* EXERCISE OBJECTIVE:
The lines wanted are those in the data below that include "labels".

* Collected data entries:
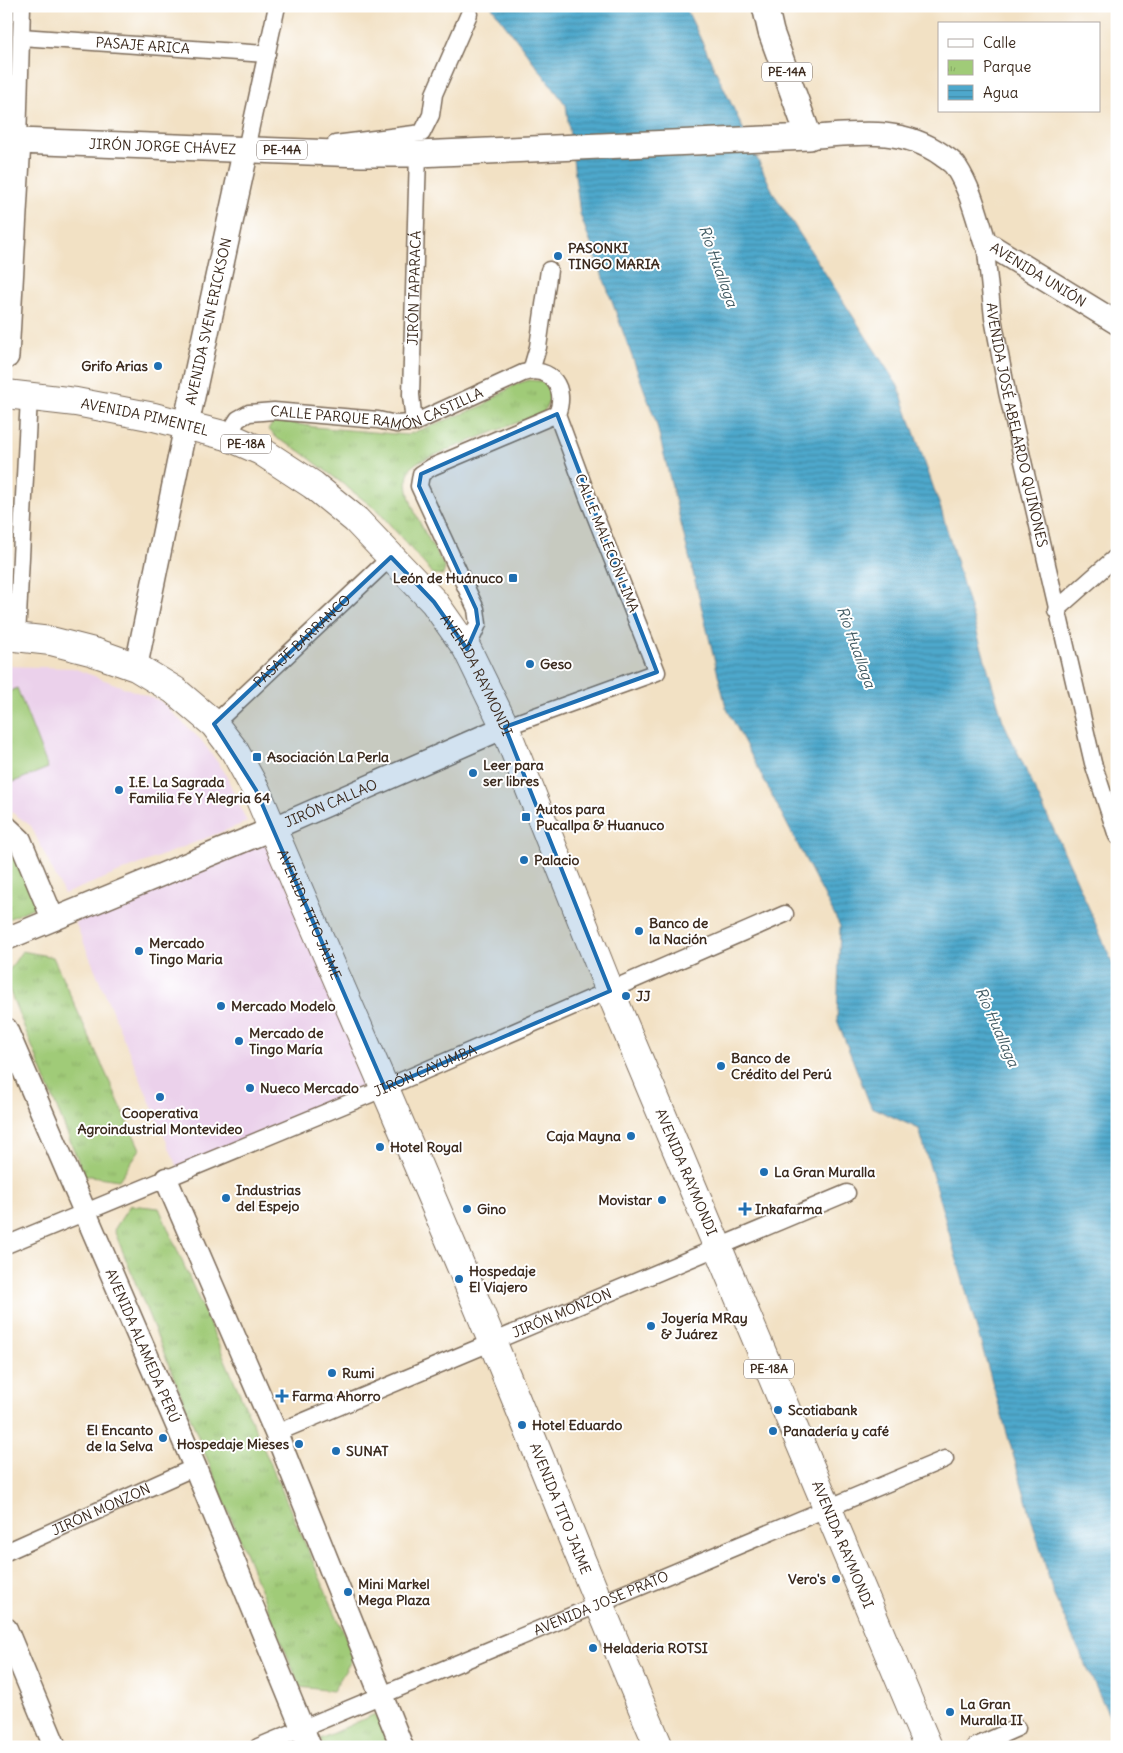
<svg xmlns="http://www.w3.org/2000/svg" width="1123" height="1753" font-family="Delius,sans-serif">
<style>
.built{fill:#ebd1eb}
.park{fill:url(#park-tufts);stroke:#6e7a4b}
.pitch{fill:#a0cb78;stroke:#6e7a4b}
.water{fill:url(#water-rules);stroke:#446975}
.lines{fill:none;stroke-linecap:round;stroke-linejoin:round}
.street-casing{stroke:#7b6a58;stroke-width:19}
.secondary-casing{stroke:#7b6a58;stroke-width:25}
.primary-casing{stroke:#7b6a58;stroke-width:28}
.highway-casing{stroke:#7b6a58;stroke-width:30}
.street{stroke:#fff;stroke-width:16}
.secondary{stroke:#fff;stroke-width:22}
.primary{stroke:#fff;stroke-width:25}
.highway{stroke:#fff;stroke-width:28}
.marked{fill:#1f6fb2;fill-opacity:0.2;stroke:#1f6fb2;stroke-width:4;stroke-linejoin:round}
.poi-dot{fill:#1f6fb2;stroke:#fff;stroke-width:2}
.labels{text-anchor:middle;stroke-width:4;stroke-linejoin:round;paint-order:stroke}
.shield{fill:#fff;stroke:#766a62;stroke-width:1}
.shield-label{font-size:12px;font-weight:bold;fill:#3b2a1e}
.street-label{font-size:14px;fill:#3b2a1e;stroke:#fff}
.poi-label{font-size:14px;font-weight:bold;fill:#3b2a1e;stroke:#fff;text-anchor:start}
.water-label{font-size:15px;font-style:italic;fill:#435c64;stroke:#fff}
</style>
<defs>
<pattern id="park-tufts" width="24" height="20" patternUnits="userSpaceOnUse" patternTransform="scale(1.25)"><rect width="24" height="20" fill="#a0cb78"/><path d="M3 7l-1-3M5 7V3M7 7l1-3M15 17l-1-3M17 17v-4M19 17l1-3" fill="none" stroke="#8bae67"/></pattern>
<pattern id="water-rules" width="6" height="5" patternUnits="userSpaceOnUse" patternTransform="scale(1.25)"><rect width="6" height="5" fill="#4ea8cc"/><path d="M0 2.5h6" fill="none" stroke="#4289a5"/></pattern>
</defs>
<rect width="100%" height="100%" fill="#fff"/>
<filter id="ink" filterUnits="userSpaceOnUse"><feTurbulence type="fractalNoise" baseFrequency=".02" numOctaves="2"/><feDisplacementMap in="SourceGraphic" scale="10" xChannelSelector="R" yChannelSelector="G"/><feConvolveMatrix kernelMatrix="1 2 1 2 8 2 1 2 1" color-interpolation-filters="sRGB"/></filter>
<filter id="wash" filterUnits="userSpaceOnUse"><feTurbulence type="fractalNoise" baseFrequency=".0096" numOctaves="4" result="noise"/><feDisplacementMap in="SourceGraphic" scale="20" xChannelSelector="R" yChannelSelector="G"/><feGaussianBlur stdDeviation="1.12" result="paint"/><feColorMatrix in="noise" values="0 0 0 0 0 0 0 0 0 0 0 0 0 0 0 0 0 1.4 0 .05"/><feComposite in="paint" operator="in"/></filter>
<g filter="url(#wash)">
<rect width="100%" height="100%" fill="#f2e1c4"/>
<path class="built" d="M6 666 73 668 160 701 201 740 224 771 247 822 64 894 31 826 6 808Z
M268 838 371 1083 178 1169 75 922Z"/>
<path class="park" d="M529 380 540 381 551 387 552 395 544 412 420 461C384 477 434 545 445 568L443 575 433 574 378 511 300 451 278 439 268 429 276 420 314 427 407 435 480 407 516 384Z
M6 841 16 854 39 905 6 920Z
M22 951 53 957 140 1149 119 1180 84 1175 6 982V975Z
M130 1205 159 1208 354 1656 333 1691 300 1687 114 1230Z
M375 1714 389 1747H324L320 1739Z"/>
<path class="pitch" d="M17 688 48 768 6 785V693Z"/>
<path class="water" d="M491 6H685L774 194 898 386 941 509 1003 721 1073 871 1117 974V1733L1054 1596 919 1129 871 1107 837 1020 840 926 726 707 656 422 580 214 566 105Z"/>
</g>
<g filter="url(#ink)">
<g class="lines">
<defs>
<g id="street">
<path id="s1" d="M21 37 267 54"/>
<path d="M18 141 22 6"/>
<path d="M335 144 422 133 431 115 434 94 469 14"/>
<path d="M246 149 277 6"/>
<path id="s2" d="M985 242 993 318 1007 392 1093 763 1117 836"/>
<path d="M531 371 538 347 549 270"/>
<path id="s3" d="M414 423 411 395 418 154"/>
<path id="s4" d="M227 436 238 419 249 413 274 411 378 420 396 424 414 423 523 373C552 365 567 389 557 414L432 467 421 474 419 486 476 609 478 624 467 649"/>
<path d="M1056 610 1117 556"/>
<path d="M17 637 29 397"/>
<path id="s5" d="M214 724 391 557"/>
<path d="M505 727 657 672 587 495 557 414"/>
<path id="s6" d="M6 1245 385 1088 785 914"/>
<path id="s7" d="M276 1433 847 1193"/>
<path id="s8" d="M6 1552 195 1467"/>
<path id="s9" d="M258 1747 945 1459"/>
<path d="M974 1747 1017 1728"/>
</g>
<g id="secondary">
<path id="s10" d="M809 137C856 134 901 126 942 155 947 159 953 162 956 167 971 190 977 217 985 242L1117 323"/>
<path d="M136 667 186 424"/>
<path d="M6 827 20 840 53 919"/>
<path id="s11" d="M6 939 272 829 505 727"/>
<path id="s12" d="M6 1029 195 1467 310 1747"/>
<path d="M166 1179 276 1433 402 1747"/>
<path d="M6 1629 55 1747"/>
</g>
<g id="primary">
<path id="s13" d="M6 356 18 141 362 154H418L809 137 771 32 765 6"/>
<path id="s14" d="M186 424 246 149"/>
</g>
<g id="highway">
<path id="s15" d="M6 394 76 402 154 417 227 436 261 451 313 485 356 520 434 602 467 649 505 727 610 991 928 1747"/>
<path id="s16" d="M6 636 51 641 94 652 136 667 174 690 214 724 234 750 256 790C334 974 416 1156 492 1341 548 1476 601 1612 659 1747"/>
</g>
</defs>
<use href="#street" class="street-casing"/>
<use href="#secondary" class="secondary-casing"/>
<use href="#primary" class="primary-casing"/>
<use href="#highway" class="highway-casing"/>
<use href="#street" class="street"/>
<use href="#secondary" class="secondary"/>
<use href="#primary" class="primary"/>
<use href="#highway" class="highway"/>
</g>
</g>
<path class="marked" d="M557 414 657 672 505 727 610 991 385 1088 256 790 214 724 391 557 434 602 467 649 478 624 476 609 419 486 421 474Z"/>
<g class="poi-dot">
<circle cx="558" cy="256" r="5"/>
<circle cx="158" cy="366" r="5"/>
<rect x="508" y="573" width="10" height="10" rx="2.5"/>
<circle cx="530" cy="664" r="5"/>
<rect x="252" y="752" width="10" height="10" rx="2.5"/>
<circle cx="473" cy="773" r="5"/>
<circle cx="119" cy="790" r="5"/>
<rect x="521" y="812" width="10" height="10" rx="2.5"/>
<circle cx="524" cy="860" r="5"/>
<circle cx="639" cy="931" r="5"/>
<circle cx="139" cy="951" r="5"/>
<circle cx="626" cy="996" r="5"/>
<circle cx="221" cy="1006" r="5"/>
<circle cx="239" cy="1041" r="5"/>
<circle cx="721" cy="1066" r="5"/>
<circle cx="250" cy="1088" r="5"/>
<circle cx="160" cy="1097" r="5"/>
<circle cx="631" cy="1136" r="5"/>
<circle cx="380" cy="1147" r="5"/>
<circle cx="764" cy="1172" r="5"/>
<circle cx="226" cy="1198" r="5"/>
<circle cx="662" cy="1200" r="5"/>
<circle cx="467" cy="1209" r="5"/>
<path d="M742.5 1201.5h5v5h5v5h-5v5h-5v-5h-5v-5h5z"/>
<circle cx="459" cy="1279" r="5"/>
<circle cx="651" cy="1326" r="5"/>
<circle cx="332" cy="1373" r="5"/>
<path d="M279.5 1388.5h5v5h5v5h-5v5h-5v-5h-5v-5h5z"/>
<circle cx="778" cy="1410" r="5"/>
<circle cx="522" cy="1425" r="5"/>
<circle cx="773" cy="1431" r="5"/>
<circle cx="163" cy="1438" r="5"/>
<circle cx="299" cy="1444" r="5"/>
<circle cx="336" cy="1451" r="5"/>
<circle cx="836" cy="1579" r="5"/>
<circle cx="348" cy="1592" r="5"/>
<circle cx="593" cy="1648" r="5"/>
<circle cx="950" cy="1712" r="5"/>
</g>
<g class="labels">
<g class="shield">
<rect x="762" y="62.5" width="50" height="19" rx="4"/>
<rect x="257" y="140.5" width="50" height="19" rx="4"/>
<rect x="221" y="434.5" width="50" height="19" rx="4"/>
<rect x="744" y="1359.5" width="50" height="19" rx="4"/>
</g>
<g class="shield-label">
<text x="787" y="76">PE-14A</text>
<text x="282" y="154">PE-14A</text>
<text x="246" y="448">PE-18A</text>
<text x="769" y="1373">PE-18A</text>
</g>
<g class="street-label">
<text dy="5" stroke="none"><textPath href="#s1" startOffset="122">PASAJE ARICA</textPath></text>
<text dy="5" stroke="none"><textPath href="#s13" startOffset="360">JIRÓN JORGE CHÁVEZ</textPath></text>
<text dy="5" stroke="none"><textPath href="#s10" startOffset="299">AVENIDA UNIÓN</textPath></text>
<text dy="5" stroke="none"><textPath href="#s3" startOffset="135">JIRÓN TAPARACÁ</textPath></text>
<text dy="5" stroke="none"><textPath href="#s14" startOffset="105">AVENIDA SVEN ERICKSON</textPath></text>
<text dy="5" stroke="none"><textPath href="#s4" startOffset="164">CALLE PARQUE RAMÓN CASTILLA</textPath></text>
<text dy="5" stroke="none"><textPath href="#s15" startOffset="141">AVENIDA PIMENTEL</textPath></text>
<text dy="5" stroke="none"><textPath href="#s2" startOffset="186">AVENIDA JOSÉ ABELARDO QUIÑONES</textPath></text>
<text transform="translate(607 543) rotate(68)" y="5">CALLE MALECÓN LIMA</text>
<text dy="5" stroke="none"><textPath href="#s5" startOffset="121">PASAJE BARRANCO</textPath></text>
<text dy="5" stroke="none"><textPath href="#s15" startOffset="578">AVENIDA RAYMONDI</textPath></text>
<text dy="5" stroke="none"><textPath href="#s11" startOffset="352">JIRÓN CALLAO</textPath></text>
<text dy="5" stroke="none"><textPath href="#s16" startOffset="445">AVENIDA TITO JAIME</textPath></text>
<text dy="5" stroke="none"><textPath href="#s6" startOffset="454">JIRÓN CAYUMBA</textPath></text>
<text dy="5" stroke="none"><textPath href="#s15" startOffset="1118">AVENIDA RAYMONDI</textPath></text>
<text dy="5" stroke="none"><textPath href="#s7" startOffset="310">JIRÓN MONZON</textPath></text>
<text dy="5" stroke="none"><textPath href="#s12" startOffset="345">AVENIDA ALAMEDA PERÚ</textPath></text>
<text dy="5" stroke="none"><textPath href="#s16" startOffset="1090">AVENIDA TITO JAIME</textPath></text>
<text dy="5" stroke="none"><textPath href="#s8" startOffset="104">JIRÓN MONZON</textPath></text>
<text dy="5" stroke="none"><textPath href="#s15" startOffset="1522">AVENIDA RAYMONDI</textPath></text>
<text dy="5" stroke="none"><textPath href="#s9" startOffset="372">AVENIDA JOSE PRATO</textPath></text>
</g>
<g class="poi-label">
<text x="568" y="253">PASONKI<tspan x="568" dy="16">TINGO MARIA</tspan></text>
<text x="148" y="371" text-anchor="end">Grifo Arias</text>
<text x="503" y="583" text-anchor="end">León de Huánuco</text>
<text x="540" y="669">Geso</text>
<text x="267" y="762">Asociación La Perla</text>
<text x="483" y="770">Leer para<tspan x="483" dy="16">ser libres</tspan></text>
<text x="129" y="787">I.E. La Sagrada<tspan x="129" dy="16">Familia Fe Y Alegria 64</tspan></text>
<text x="536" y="814">Autos para<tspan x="536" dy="16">Pucallpa &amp; Huanuco</tspan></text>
<text x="534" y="865">Palacio</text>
<text x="649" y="928">Banco de<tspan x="649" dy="16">la Nación</tspan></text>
<text x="149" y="948">Mercado<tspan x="149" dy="16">Tingo Maria</tspan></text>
<text x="636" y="1001">JJ</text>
<text x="231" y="1011">Mercado Modelo</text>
<text x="249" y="1038">Mercado de<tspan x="249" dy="16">Tingo María</tspan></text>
<text x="731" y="1063">Banco de<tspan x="731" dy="16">Crédito del Perú</tspan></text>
<text x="260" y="1093">Nueco Mercado</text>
<text x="160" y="1118" text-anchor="middle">Cooperativa<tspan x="160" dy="16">Agroindustrial Montevideo</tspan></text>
<text x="621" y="1141" text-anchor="end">Caja Mayna</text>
<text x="390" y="1152">Hotel Royal</text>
<text x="774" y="1177">La Gran Muralla</text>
<text x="236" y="1195">Industrias<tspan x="236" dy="16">del Espejo</tspan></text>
<text x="652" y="1205" text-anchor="end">Movistar</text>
<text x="477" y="1214">Gino</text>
<text x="755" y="1214">Inkafarma</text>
<text x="469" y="1276">Hospedaje<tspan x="469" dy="16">El Viajero</tspan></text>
<text x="661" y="1323">Joyería MRay<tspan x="661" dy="16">&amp; Juárez</tspan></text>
<text x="342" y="1378">Rumi</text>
<text x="292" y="1401">Farma Ahorro</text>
<text x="788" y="1415">Scotiabank</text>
<text x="532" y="1430">Hotel Eduardo</text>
<text x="153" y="1435" text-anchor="end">El Encanto<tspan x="153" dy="16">de la Selva</tspan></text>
<text x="783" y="1436">Panadería y café</text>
<text x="289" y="1449" text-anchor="end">Hospedaje Mieses</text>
<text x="346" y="1456">SUNAT</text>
<text x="826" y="1584" text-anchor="end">Vero's</text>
<text x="358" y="1589">Mini Markel<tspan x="358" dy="16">Mega Plaza</tspan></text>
<text x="603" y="1653">Heladeria ROTSI</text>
<text x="960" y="1709">La Gran<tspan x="960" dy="16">Muralla II</tspan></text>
</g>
<g class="water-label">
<text transform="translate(718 266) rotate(70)" y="5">Río Huallaga</text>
<text transform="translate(856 647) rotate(70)" y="5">Río Huallaga</text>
<text transform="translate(997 1027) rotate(66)" y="5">Río Huallaga</text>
</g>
</g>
<rect width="1123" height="1753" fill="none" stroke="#fff" stroke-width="25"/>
<rect x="938" y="22" width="162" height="90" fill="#ffffff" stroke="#b1aaa5"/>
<rect x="948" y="39" width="25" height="8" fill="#ffffff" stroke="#b1aaa5"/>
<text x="983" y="48" font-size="15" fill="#3b2a1e">Calle</text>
<rect x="948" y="60" width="25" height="15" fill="url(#park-tufts)" stroke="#b1aaa5"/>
<text x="983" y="72" font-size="15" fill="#3b2a1e">Parque</text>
<rect x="948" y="85" width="25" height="15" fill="url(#water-rules)" stroke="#b1aaa5"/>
<text x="983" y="98" font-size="15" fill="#3b2a1e">Agua</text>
</svg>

* OUTPUT OF THE EXERCISE:
.labels{text-anchor:middle;stroke-width:4;stroke-linejoin:round;paint-order:stroke}
<g class="labels">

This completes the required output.